Sunday, April 29, 2012

The Largemouth Lightswitch

I took a trip to Timber Lake in West Chicago.  Timber Lake is part of the DuPage Forest Preserve District and a pretty little pond.  I figured I'd work it over to see what I could catch and then jet on my way to some other location.  I was loaded for bear.  I had five rods two ultralights with live bait on slip floats, a baitcaster with a spinner bait, a baitcaster with a Texas-rigged craw, and a spinning rod with a swim-jig with a Big Hammer trailer.  I walked the pond and worked it but didn't get so much as a nibble.

Well, if this pond didn't want to play nice I figured I'd go to another.  I decided I'd take my two newest rods out and try to catch fish with them.  I picked up an ultralight and a Abu Garcia/Bass Pro combo during a recent sale and I had yet to catch fish with either.  I set my mind the task of doing that right away.  I had wax worms (waxies) and night crawlers and my ultralights and that sounded perfect for catching bluegills.
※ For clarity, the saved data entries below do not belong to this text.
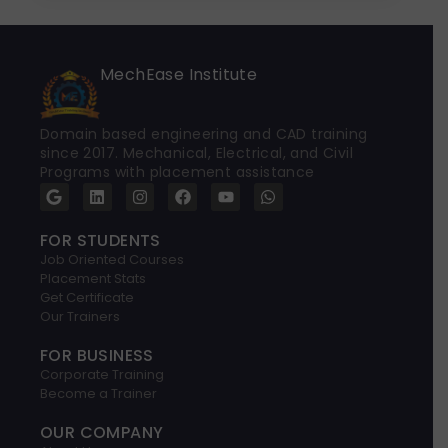
MechEase Institute
Domain based engineering and CAD training
since 2017. Mechanical, Electrical, and Civil
Programs with placement assistance
G
L
I
F
Y
W
o
i
n
a
o
h
o
n
s
c
u
a
g
k
t
e
t
t
FOR STUDENTS
l
e
a
b
u
s
Job Oriented Courses
e
d
g
o
b
a
Placement Stats
i
r
o
e
p
Get Certificate
n
a
k
p
Our Trainers
m
FOR BUSINESS
Corporate Training
Become a Trainer
OUR COMPANY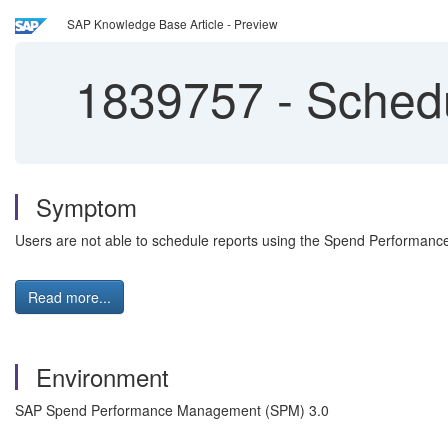
SAP Knowledge Base Article - Preview
1839757
-
Schedu
Symptom
Users are not able to schedule reports using the Spend Performanc
Read more...
Environment
SAP Spend Performance Management (SPM) 3.0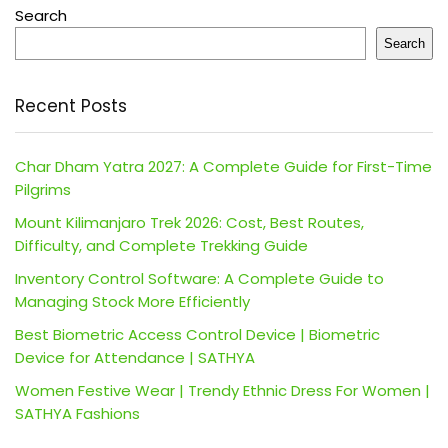
Search
Search
Recent Posts
Char Dham Yatra 2027: A Complete Guide for First-Time
Pilgrims
Mount Kilimanjaro Trek 2026: Cost, Best Routes,
Difficulty, and Complete Trekking Guide
Inventory Control Software: A Complete Guide to
Managing Stock More Efficiently
Best Biometric Access Control Device | Biometric
Device for Attendance | SATHYA
Women Festive Wear | Trendy Ethnic Dress For Women |
SATHYA Fashions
I drove to a pond I ice fished this past winter and set up my slip float at 3 feet.  Two waxies on a hook and side arm fling later and I was watching my float bob into place...and then bob under the surface and stay down.

Math tells me that 30 waxies divided by two per hook equals fifteen baited hooks.  Some caught two bluegills so I probably had around twenty gills in my walk around this pond that I caught with waxies.  I did have to keep ducking under the cover of tree branches to avoid the spotty rain showers.  

I was enjoying myself and being out of bait wasn't going to stop me.  I remembered the words of Marty aka Wacky Bass on the DuPage Angler forums. Take a Gulp Grub and cut the tail off, thread it on your hook and you've got a bait that bluegills will eat all day.

He was right!  Bluegills loved the grub-body and the thing was practically indestructible.

Then a funny thing happened.  The rain really started to come down.  I plopped down on the dry ground under the cover of a small tree to wait out the rain.  Since there were no other trees around me I could side-arm cast sitting down.  Ok, fling the indestructo-grub with the slip float set at about four feet.  The weights pull the float upright then the float shoots down.  Like a light switch had been thrown the grub that had been catching bluegills now began catching bass.

I caught a few small guys and then a nice little 12" guy which was a hoot on the ultralight.

Once the rain broke I packed up and left.  My day of fishing was fun, I got to prove that the big yellow ultralight can catch fish, and that there exists, if only in my mind a Largemouth Lightswitch.